Фермер Болдвуд, наблюдавший эту немую сцену, понял, что они обнаружили его присутствие, и, так как все чувства его были сейчас крайне обострены, это подействовало на него, как если бы ему прямо в лицо направили яркий сноп света. Он все еще находился по ту сторону изгороди и теперь пошел вдоль нее по дороге, надеясь, что они, может быть, не догадаются, что он собирался войти в калитку. Он прошел мимо, пришибленный тем, что ничего не понимает, терзаемый сомнением, робостью и острым чувством стыда. Может быть, по ее лицу можно было прочесть, что она хочет его видеть, а может быть, нет, – женщина была для него закрытой книгой. Мудрствования этой эротической философии заключались, по-видимому, в скрытом значении самых, казалось бы, банальных жестов или слов. Каждый поворот головы, взгляд, возглас, интонация таили в себе нечто совсем непохожее на то, что они выражали явно, а он до сих пор никогда даже и не думал ни о чем подобном.

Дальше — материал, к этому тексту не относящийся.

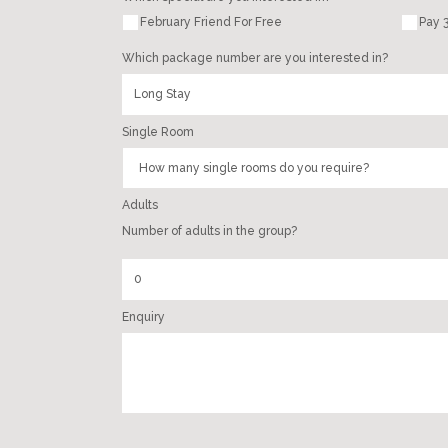
February Friend For Free
Pay 3
Which package number are you interested in?
Single Room
Adults
Number of adults in the group?
Enquiry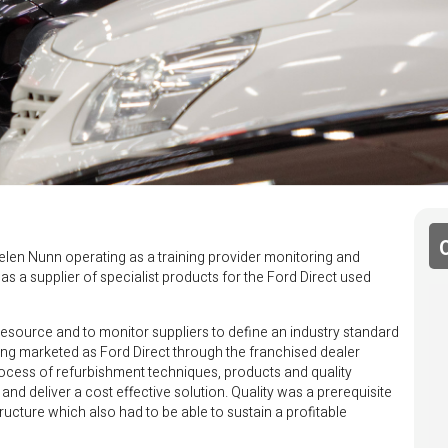
elen Nunn operating as a training provider monitoring and
as a supplier of specialist products for the Ford Direct used
 resource and to monitor suppliers to define an industry standard
ng marketed as Ford Direct through the franchised dealer
ocess of refurbishment techniques, products and quality
nd deliver a cost effective solution. Quality was a prerequisite
tructure which also had to be able to sustain a profitable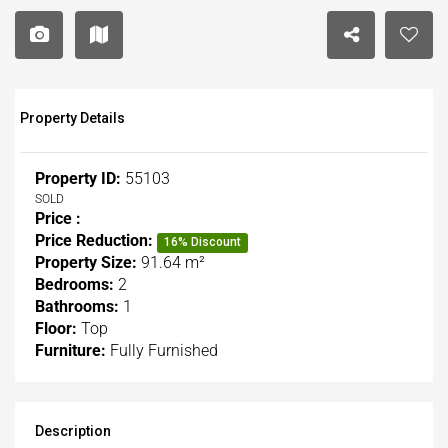
Property Details
Property ID:
55103
SOLD
Price :
Price Reduction:
16% Discount
Property Size:
91.64 m²
Bedrooms:
2
Bathrooms:
1
Floor:
Top
Furniture:
Fully Furnished
Description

Что касается Батшебы, она отлично поняла, что фермер Болдвуд попал к ее калитке не потому, что он шел мимо или прогуливался от нечего делать. Взвесив все вероятности, она пришла к выводу, что причина его появления здесь она сама.

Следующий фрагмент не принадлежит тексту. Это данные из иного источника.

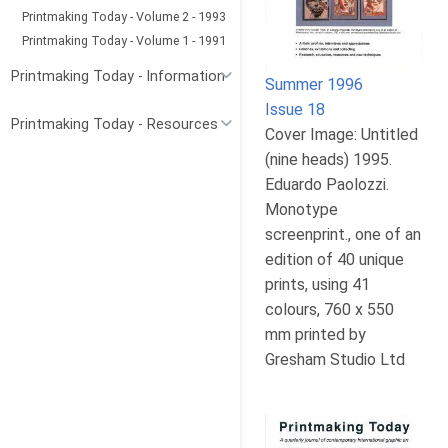
Printmaking Today - Volume 2 - 1993
Printmaking Today - Volume 1 - 1991
Printmaking Today - Information
Summer 1996
Issue 18
Printmaking Today - Resources
Cover Image: Untitled
(nine heads) 1995.
Eduardo Paolozzi.
Monotype
screenprint., one of an
edition of 40 unique
prints, using 41
colours, 760 x 550
mm printed by
Gresham Studio Ltd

Она была очень встревожена тем, что такая ничтожная шальная искра оказалась способной разжечь столь буйное пламя. Батшеба не стала бы прибегать к уловкам с целью поймать жениха, и ей было вовсе не свойственно играть чувствами мужчин; если бы какой-нибудь блюститель нравов, наблюдавший за ней, сравнил ее с настоящей кокеткой, он был бы чрезвычайно удивлен, обнаружив, что Батшеба, в сущности, совсем не кокетка, хотя со стороны ее легко можно было бы причислить к ним.
Она дала себе зарок, что никогда больше ни словом, ни взглядом не позволит себе нарушить спокойствие этого человека. Но зарок избегать зло редко дается прежде, чем зло успевает зайти так далеко, что его уже нельзя избежать.